## [TEXTE DE LECTURE]
La Tanzanie a sorti, le 25 juillet 2025, une ordonnance sur les licences commerciales qui interdit une quinzaine d’activités commerciales pour les non-ressortissants. Selon nombre d’observateurs, cette décision viole le Protocole portant création du Marché commun de l’East African Community (EAC). Le Kenya envisage des représailles mais après l’épuisement des voies diplomatiques. Gitega n’a pas encore réagi.
Signée par le ministre tanzanien de l’Industrie et du Commerce Selemani Saidi Jafo, l’ordonnance a suscité un tollé sur la toile. Les activités commerciales interdites sont : le commerce de détail et de gros (à l’exception des supermarchés et des points de vente spécialisés) ; les services de transfert d’argent mobile ; les réparations électroniques, notamment des téléphones portables ; les services de salon de coiffure, à l’exception de ceux liés au tourisme ; le nettoyage domestique et commercial ; l’agriculture à petite échelle ; les services de guides touristiques et de livraison de colis ; les services de courtage et d’agence immobilière ; l’établissement de stations de radio et de télévision ; l’exploitation de boutiques de souvenirs et de musées ; les services de dédouanement et d’expédition ; l’achat de récoltes à la ferme ; la propriété ou l’exploitation de micro et petites entreprises ainsi que les entreprises de jeux d’argent hors casinos agréés.

## [CONSIGNES]
(1) Recopiez le passage de l'article sur l'ordonnance tanzanienne qui commence aux mots "La Tanzanie a" et s'arrête après "pas encore réagi.", en changeant "une quinzaine" en "une vingtaine".
(2) Répondez aux questions suivantes sur l'article sur l'ordonnance tanzanienne.
(a) À quelle date la Tanzanie a-t-elle sorti l'ordonnance ?
(b) Quel ministre a signé l'ordonnance ?
(c) À quel moment le Kenya envisage-t-il des représailles ?

## [LIGNES ENREGISTRÉES]
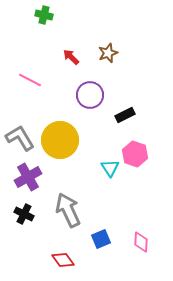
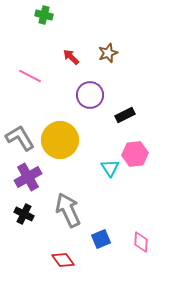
pink line: moved 4 px up
pink hexagon: rotated 25 degrees counterclockwise
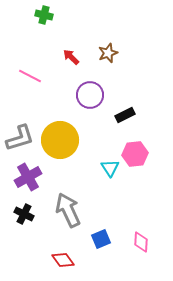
gray L-shape: rotated 104 degrees clockwise
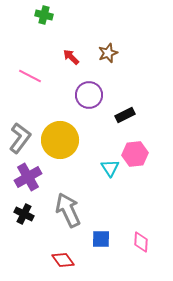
purple circle: moved 1 px left
gray L-shape: rotated 36 degrees counterclockwise
blue square: rotated 24 degrees clockwise
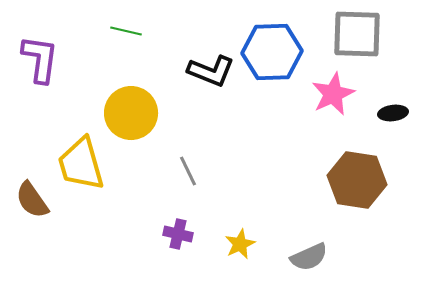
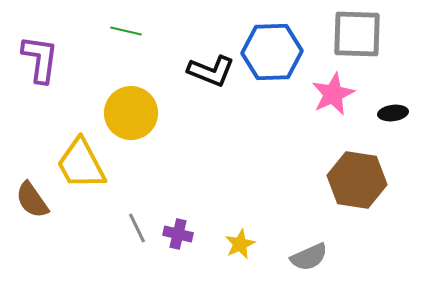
yellow trapezoid: rotated 12 degrees counterclockwise
gray line: moved 51 px left, 57 px down
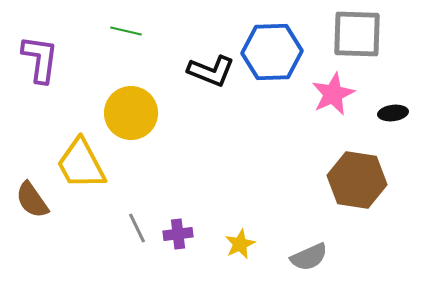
purple cross: rotated 20 degrees counterclockwise
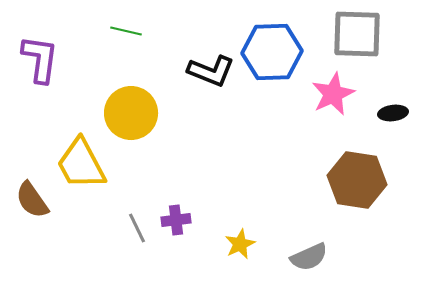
purple cross: moved 2 px left, 14 px up
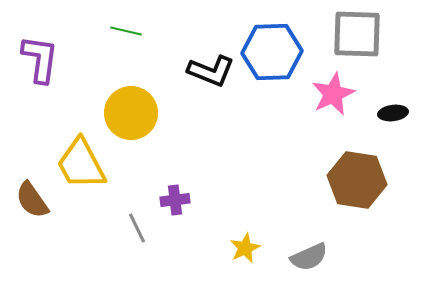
purple cross: moved 1 px left, 20 px up
yellow star: moved 5 px right, 4 px down
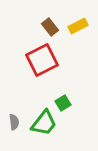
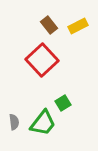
brown rectangle: moved 1 px left, 2 px up
red square: rotated 16 degrees counterclockwise
green trapezoid: moved 1 px left
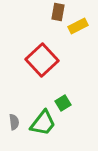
brown rectangle: moved 9 px right, 13 px up; rotated 48 degrees clockwise
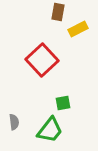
yellow rectangle: moved 3 px down
green square: rotated 21 degrees clockwise
green trapezoid: moved 7 px right, 7 px down
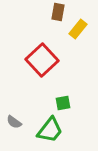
yellow rectangle: rotated 24 degrees counterclockwise
gray semicircle: rotated 133 degrees clockwise
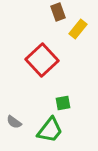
brown rectangle: rotated 30 degrees counterclockwise
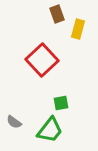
brown rectangle: moved 1 px left, 2 px down
yellow rectangle: rotated 24 degrees counterclockwise
green square: moved 2 px left
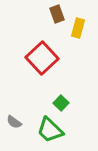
yellow rectangle: moved 1 px up
red square: moved 2 px up
green square: rotated 35 degrees counterclockwise
green trapezoid: rotated 96 degrees clockwise
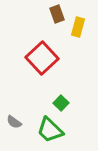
yellow rectangle: moved 1 px up
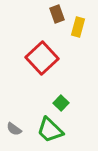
gray semicircle: moved 7 px down
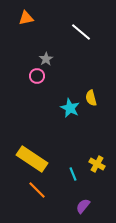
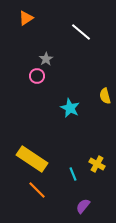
orange triangle: rotated 21 degrees counterclockwise
yellow semicircle: moved 14 px right, 2 px up
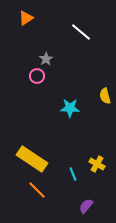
cyan star: rotated 24 degrees counterclockwise
purple semicircle: moved 3 px right
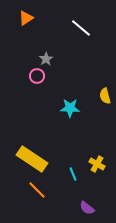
white line: moved 4 px up
purple semicircle: moved 1 px right, 2 px down; rotated 91 degrees counterclockwise
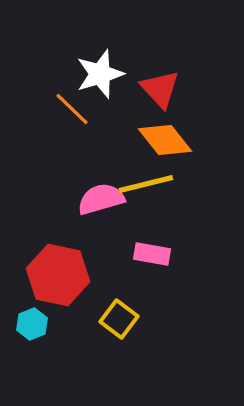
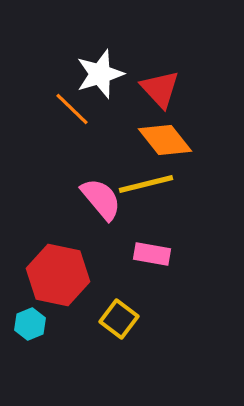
pink semicircle: rotated 66 degrees clockwise
cyan hexagon: moved 2 px left
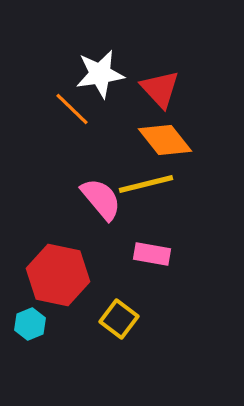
white star: rotated 9 degrees clockwise
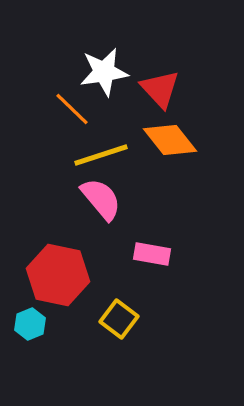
white star: moved 4 px right, 2 px up
orange diamond: moved 5 px right
yellow line: moved 45 px left, 29 px up; rotated 4 degrees counterclockwise
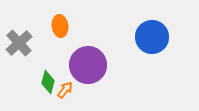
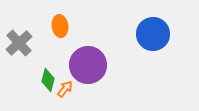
blue circle: moved 1 px right, 3 px up
green diamond: moved 2 px up
orange arrow: moved 1 px up
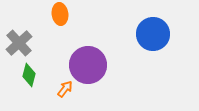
orange ellipse: moved 12 px up
green diamond: moved 19 px left, 5 px up
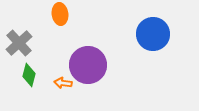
orange arrow: moved 2 px left, 6 px up; rotated 120 degrees counterclockwise
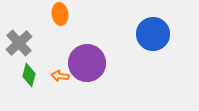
purple circle: moved 1 px left, 2 px up
orange arrow: moved 3 px left, 7 px up
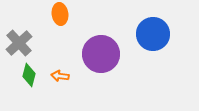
purple circle: moved 14 px right, 9 px up
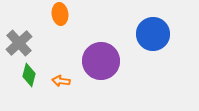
purple circle: moved 7 px down
orange arrow: moved 1 px right, 5 px down
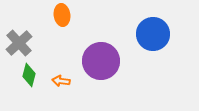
orange ellipse: moved 2 px right, 1 px down
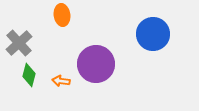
purple circle: moved 5 px left, 3 px down
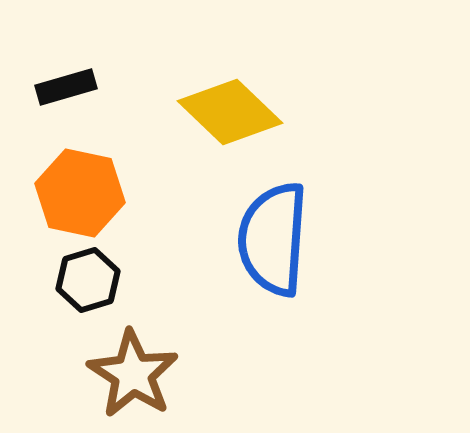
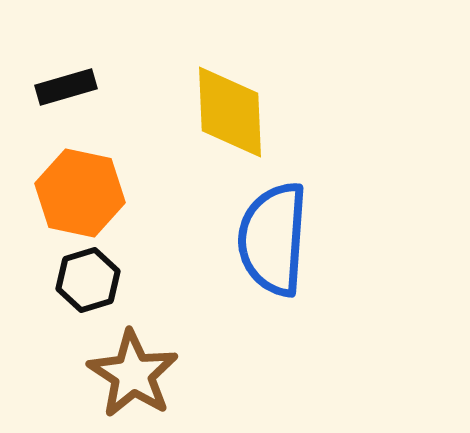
yellow diamond: rotated 44 degrees clockwise
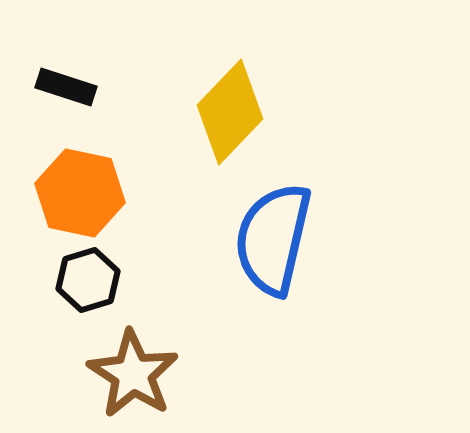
black rectangle: rotated 34 degrees clockwise
yellow diamond: rotated 46 degrees clockwise
blue semicircle: rotated 9 degrees clockwise
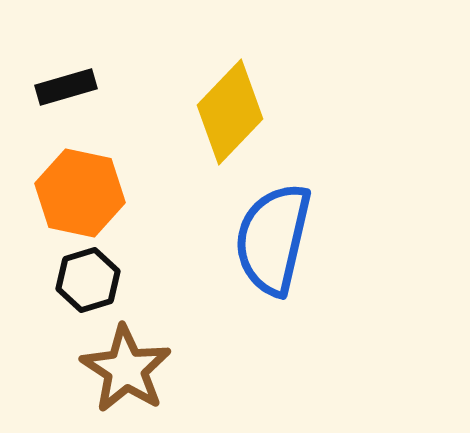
black rectangle: rotated 34 degrees counterclockwise
brown star: moved 7 px left, 5 px up
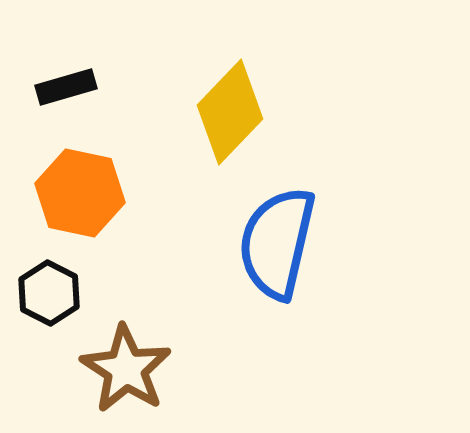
blue semicircle: moved 4 px right, 4 px down
black hexagon: moved 39 px left, 13 px down; rotated 16 degrees counterclockwise
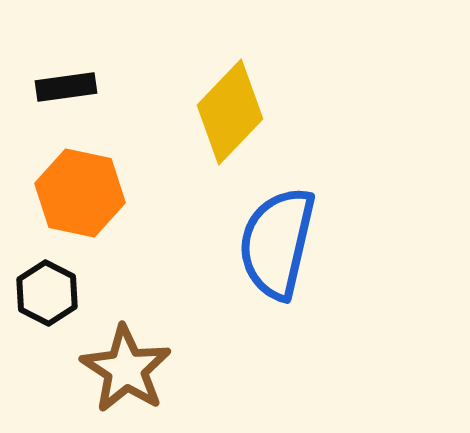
black rectangle: rotated 8 degrees clockwise
black hexagon: moved 2 px left
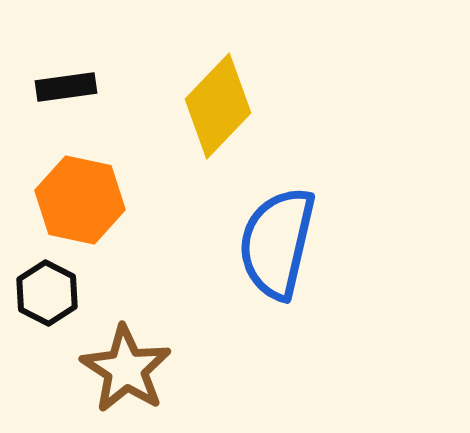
yellow diamond: moved 12 px left, 6 px up
orange hexagon: moved 7 px down
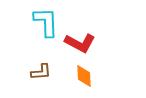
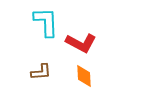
red L-shape: moved 1 px right
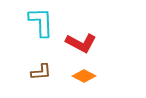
cyan L-shape: moved 5 px left
orange diamond: rotated 60 degrees counterclockwise
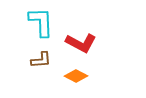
brown L-shape: moved 12 px up
orange diamond: moved 8 px left
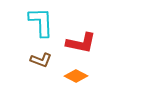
red L-shape: rotated 16 degrees counterclockwise
brown L-shape: rotated 25 degrees clockwise
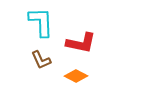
brown L-shape: rotated 45 degrees clockwise
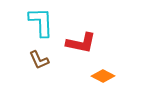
brown L-shape: moved 2 px left
orange diamond: moved 27 px right
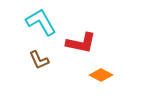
cyan L-shape: rotated 28 degrees counterclockwise
orange diamond: moved 2 px left, 1 px up
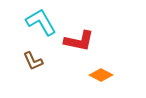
red L-shape: moved 2 px left, 2 px up
brown L-shape: moved 6 px left, 1 px down
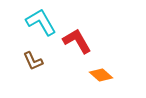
red L-shape: moved 2 px left; rotated 132 degrees counterclockwise
orange diamond: rotated 15 degrees clockwise
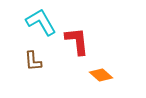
red L-shape: rotated 24 degrees clockwise
brown L-shape: rotated 20 degrees clockwise
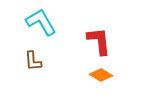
red L-shape: moved 22 px right
orange diamond: rotated 10 degrees counterclockwise
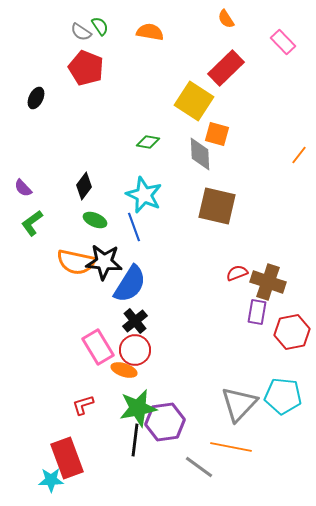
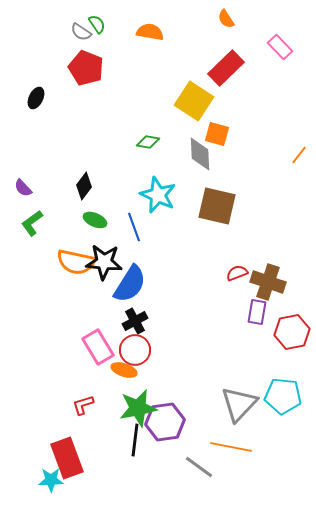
green semicircle at (100, 26): moved 3 px left, 2 px up
pink rectangle at (283, 42): moved 3 px left, 5 px down
cyan star at (144, 195): moved 14 px right
black cross at (135, 321): rotated 10 degrees clockwise
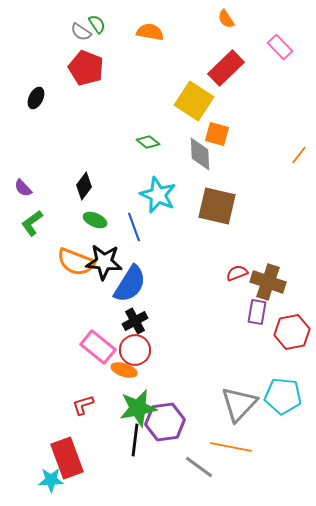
green diamond at (148, 142): rotated 30 degrees clockwise
orange semicircle at (76, 262): rotated 9 degrees clockwise
pink rectangle at (98, 347): rotated 20 degrees counterclockwise
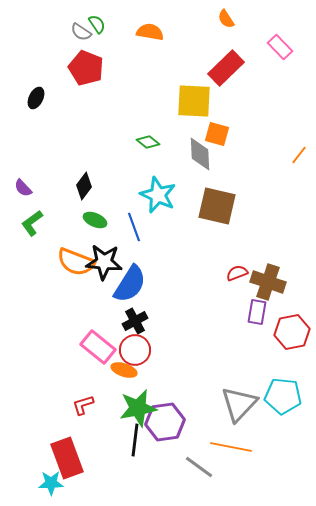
yellow square at (194, 101): rotated 30 degrees counterclockwise
cyan star at (51, 480): moved 3 px down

## [CORRIGÉ DES EXERCICES]
(1)
La Tanzanie a sorti, le 25 juillet 2025, une ordonnance sur les licences commerciales qui interdit une vingtaine d’activités commerciales pour les non-ressortissants. Selon nombre d’observateurs, cette décision viole le Protocole portant création du Marché commun de l’East African Community (EAC). Le Kenya envisage des représailles mais après l’épuisement des voies diplomatiques. Gitega n’a pas encore réagi.

(2)
(a) Le 25 juillet 2025.
(b) Selemani Saidi Jafo, ministre tanzanien de l'Industrie et du Commerce.
(c) Après l'épuisement des voies diplomatiques.